Similar to Voyant, and allows you to analyze large sets of text from various types of sources and provides a variety of visualization tools.

Google Ngram Viewer - https://books.google.com/ngrams/

Charts the frequency of any word or phrase in a chosen corpus of books over time.  Good for quick inquiries.

NLTK

https://www.nltk.org/

NLTK is a leading platform for building Python programs to work with human language data. It provides easy-to-use interfaces to over 50 corpora and lexical resources such as WordNet, along with a suite of text processing libraries for classification, tokenization, stemming, tagging, parsing, and semantic reasoning, wrappers for industrial-strength NLP libraries, and an active discussion forum.

https://www.nltk.org/book/

The NLTK book provides a comprehensive tutorial for the NLTK package.  It covers everything from importing text to how to use various complex analytical frameworks.  Examples of working code are present throughout the book.

Constellate

Constellate is currently being used by CWRU on a trial basis.  Trial access will last until the end of April and may be extended.

https://constellate.org/

Constellate is the text analytics service from the not-for-profit ITHAKA - the same people who run JSTOR and Portico. It is a platform for teaching, learning, and performing text analysis using the world’s leading archival repositories of scholarly and primary source content.

Constellate has a browser based lab environment, so you don't need to install anything on your PC, and comprehensive tutorials that introduce you to using python for text mining inside user friendly jupyter notebooks.  The plaftorm also allows you to explore large collections from JSTOR using the browser based lab.

Resources for Texts

There are numerous resources for texts online.  Listed here are a few large and/or popular collections that are used for text mining.  If you have a unique text that you would like to digitize and use in text analysis, please contact the Digital Scholarship team at KSL.  freemancenter@case.edu

HathiTrust Digital Library - Hathi Trust's collections include over 16 million volumes that span the history of printed text, primarily in English, but also in over 400 other languages.
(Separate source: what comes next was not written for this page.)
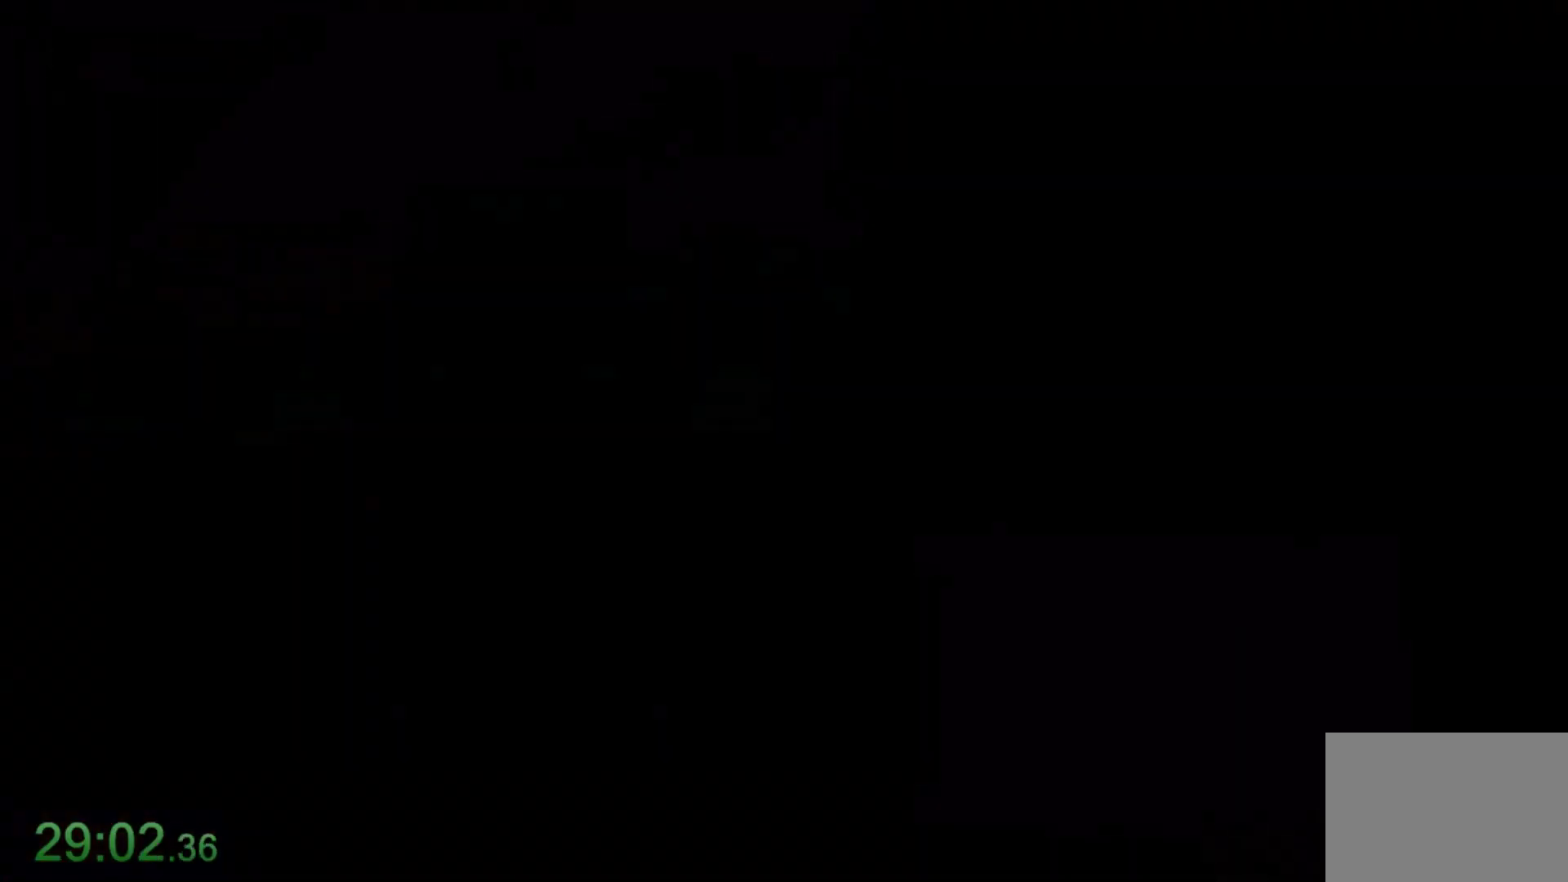
{"keys": ["w"], "mouse": [], "events": []}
Internet Archive eBooks and Texts - Over 20 million freely downloadable books and texts

Project Gutenberg - A library of over 60,000 free e-books, most of which are older works in the public domain

University of Oxford Text Archive - Thousands of full-text literary and linguistic sources in more than 25 languages

corpus.byu.edu - A number of large corpora compiled by Prof. Mark Davies (Linguistics) of Brigham Young University

Caselaw Access Project - Harvard's downloadable database of 360 years of United States caselaw

Chronicling America: Historic American Newspapers - access to information about historic U.S. newspapers and millions of digitized newspaper pages

Other Resources

SpaCy - https://spacy.io/

"Industrial Strength Natural Language Processing" for python focused on efficiency in order to enable large scale information extraction tasks.

Mallet - https://mimno.github.io/Mallet/topics.html

MALLET is a Java-based package for statistical natural language processing, document classification, clustering, topic modeling, information extraction, and other machine learning applications to text.